The Republican leadership has already given in to Tea Party demands. Under pressure from freshman members of Congress who said Republicans' original budget proposal fell short of their campaign promise, the House leadership slashed another $26 billion from their original draft, bringing the total reduction to $100 billion, closer to the campaign pledge in 2010.
The pressure from the Tea Party poses a unique challenge for the Republican leadership.
On the one hand, they have to heed the demands of Tea Party-supporting freshman lawmakers who insist they came to Washington on a mandate to cut spending and rein in the deficit. On the other hand, such pressure could pose a challenge in negotiating with Democrats and President Obama, who has already threatened to veto the continuing resolution passed by the House that would fund the government until October.
"We came into Congress with a mandate from the people that we represent and I think the cross section of America, everybody is saying we have a spending problem," said Rich Nugent, R-Fla., a freshman congressman who has called for deeper cuts than what Republicans initially proposed.
"America has a spending problem. Until we get that under control, America's at risk. I hear that consistently from people, whether they're Republicans or Democrats," he added. "We have got to get our house in order. We have got to cut spending."
The Tea Party has already cemented its role in state politics. In Florida, newly minted Gov. Rick Scott met with the movement's local leaders early last month to roll out his budget plan.
Wisconsin Gov. Scott Walker, whose campaign was heavily bankrolled by Tea Party groups and their supporters, is embroiled in a bitter battle with unions and state workers.
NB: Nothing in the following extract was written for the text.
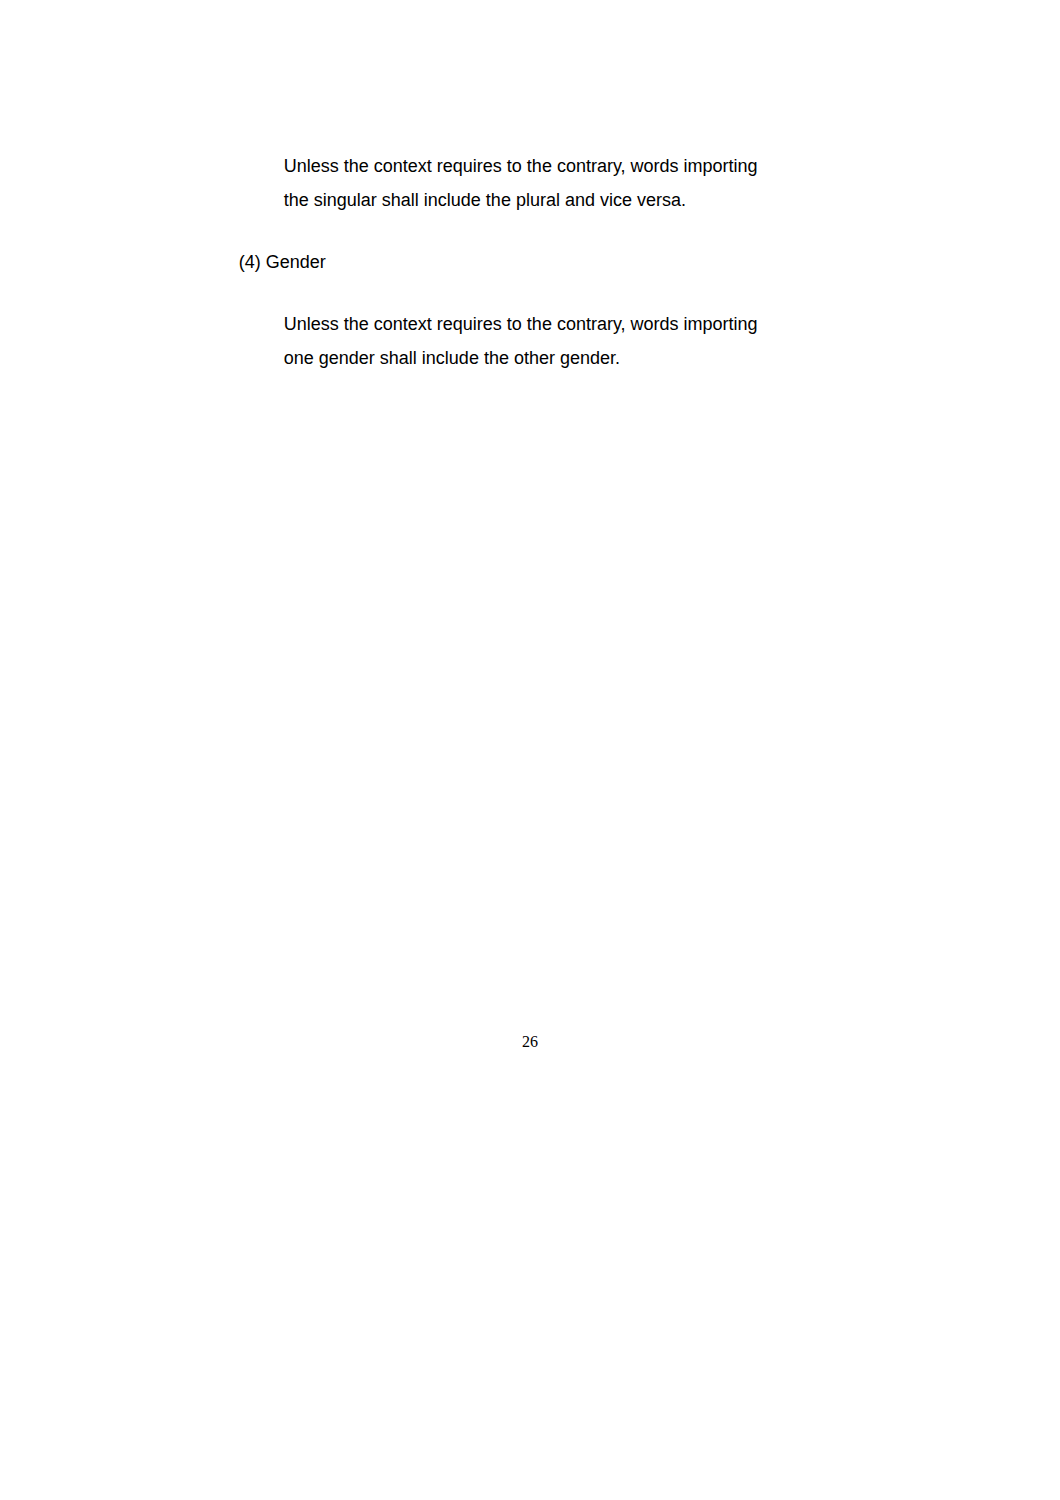Unless the context requires to the contrary, words importing the singular shall include the plural and vice versa.
(4) Gender
Unless the context requires to the contrary, words importing one gender shall include the other gender.
26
The impasse has virtually shut down the state government but neither Walker nor conservatives are budging in their demands that unions' rights be curbed.
A federal government shutdown, however, is a different story. The partial government shutdown of 1996 was hugely unpopular, with Republicans taking most of the blame. A new Washington Post poll found that Americans would find both parties equally culpable if the government were to shutter.
And while rhetoric is easy, many people argue that Americans, for the most part, don't want the kind of cuts that Republicans are proposing, especially if it affects their own well-being and daily lives.
The GOP's proposed spending cuts would be a drag on the economy and slash economic growth by about 2 percent of Gross Domestic Product, according to a confidential report prepared by Goldman Sachs for its clients.
But Tea Party leaders are vowing to hold lawmakers accountable. They warn that the consequences for Republicans could be worse if they don't heed their demands.
"I think Republicans need to sort of own the courage of their convictions," Kibbe of FreedomWorks said. "I think there is a price to be paid politically for not being bold. You have this massive community of Tea Partiers, primarily independents, who are interested in policy, not political affiliation."